DOCUMENT EXTRACT ▸
▬▬▬
An image listed on a container registry may have many different versions associated with it. A TAG is used to distinguish these different versions. The name of the container image can also include the OWNER. The general format for specifying an image is

OWNER/IMAGE_NAME:TAG

For example, if a user wanted to pull the Jupyter PyTorch notebook container, then they would enter quay.io/jupyter/pytorch-notebook:x86_64-pytorch-2.2.0 into the Custom image field.

Screenshot showing where to specify a custom image quay.io/jupyter/pytorch-notebook:x86_64-pytorch-2.2.0 in the server options page on a hub.

Tip

We recommend always explicitly specifying a version number in the TAG field rather than using the generic latest tag. Providing the version number in the tag is useful for producing informative server logs for debugging purposes and allows you to check whether the correct version of the image is loaded into the hub by running the command

jovyan@user:~$ echo $JUPYTER_IMAGE

Exercise: Specifying a custom image tag

Which of the following would you paste into the Custom Image field to pull the latest version of the handbook-authoring-image from the list of 2i2c-maintained hub images on Red Hat Quay to your hub?
▬▬▬
DATASET CONTENT ▸
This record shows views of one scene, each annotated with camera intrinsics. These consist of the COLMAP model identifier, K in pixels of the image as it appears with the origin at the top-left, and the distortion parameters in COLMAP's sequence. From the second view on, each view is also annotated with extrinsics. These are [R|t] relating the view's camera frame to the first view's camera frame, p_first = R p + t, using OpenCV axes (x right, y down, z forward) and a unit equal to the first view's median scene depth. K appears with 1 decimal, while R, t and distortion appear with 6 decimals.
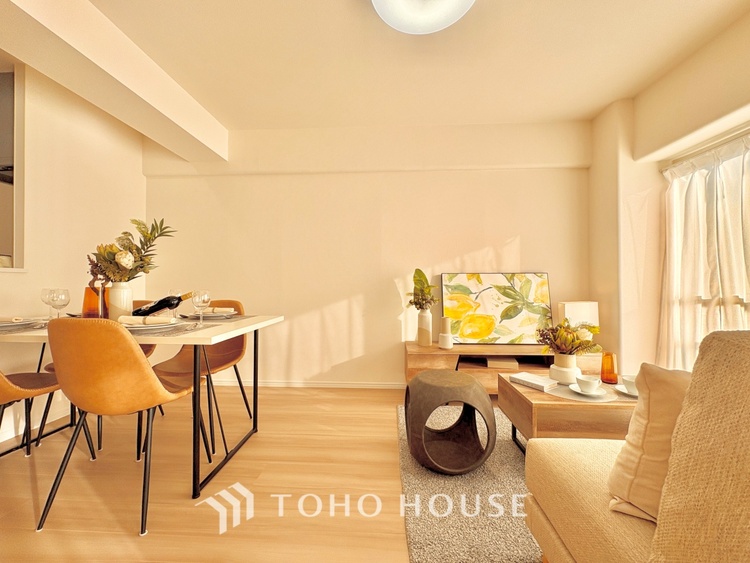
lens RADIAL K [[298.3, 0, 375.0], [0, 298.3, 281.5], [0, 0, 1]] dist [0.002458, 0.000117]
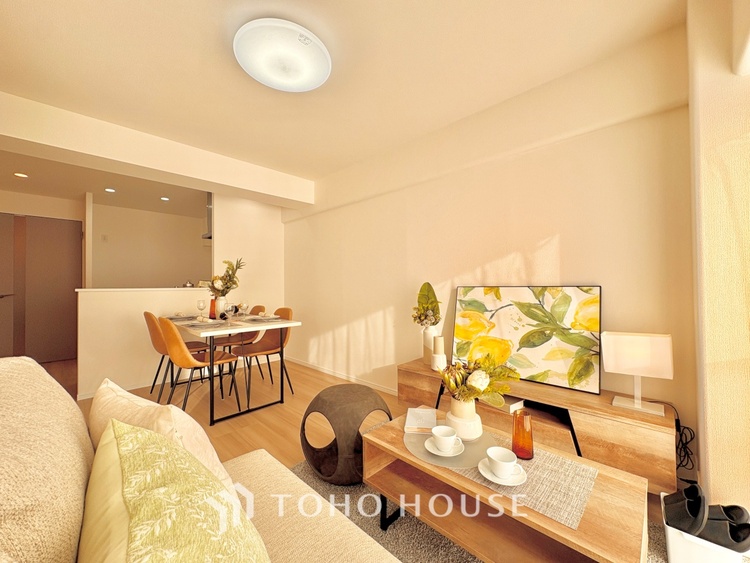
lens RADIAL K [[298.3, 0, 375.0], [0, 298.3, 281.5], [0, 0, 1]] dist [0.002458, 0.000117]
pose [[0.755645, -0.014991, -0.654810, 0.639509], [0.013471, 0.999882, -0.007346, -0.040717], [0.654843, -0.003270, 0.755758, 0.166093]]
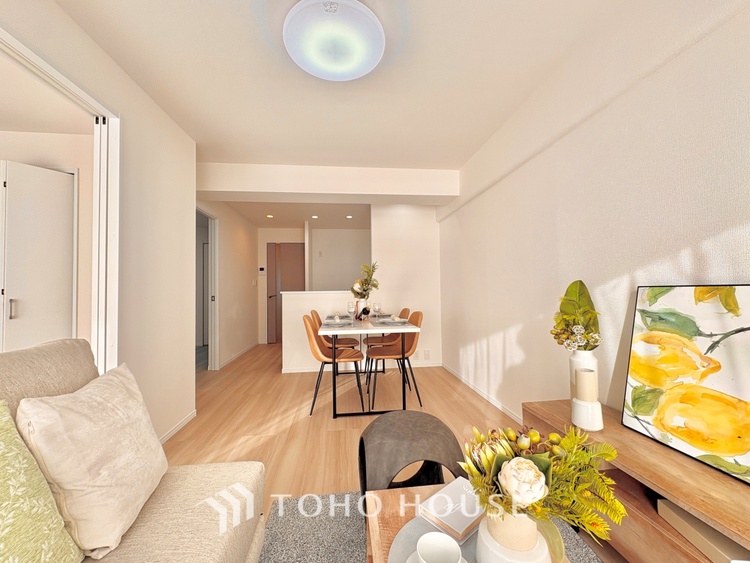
▬▬▬
REQUIRED WORK ▸
a - Name each part of the general image format that the container image text gives.
b - Reproduce the container image text from "For example, if" to "page on a hub.".

SOLUTIONS FOR EACH TASK ▸
a -
OWNER
IMAGE_NAME
TAG

b -
For example, if a user wanted to pull the Jupyter PyTorch notebook container, then they would enter quay.io/jupyter/pytorch-notebook:x86_64-pytorch-2.2.0 into the Custom image field.

Screenshot showing where to specify a custom image quay.io/jupyter/pytorch-notebook:x86_64-pytorch-2.2.0 in the server options page on a hub.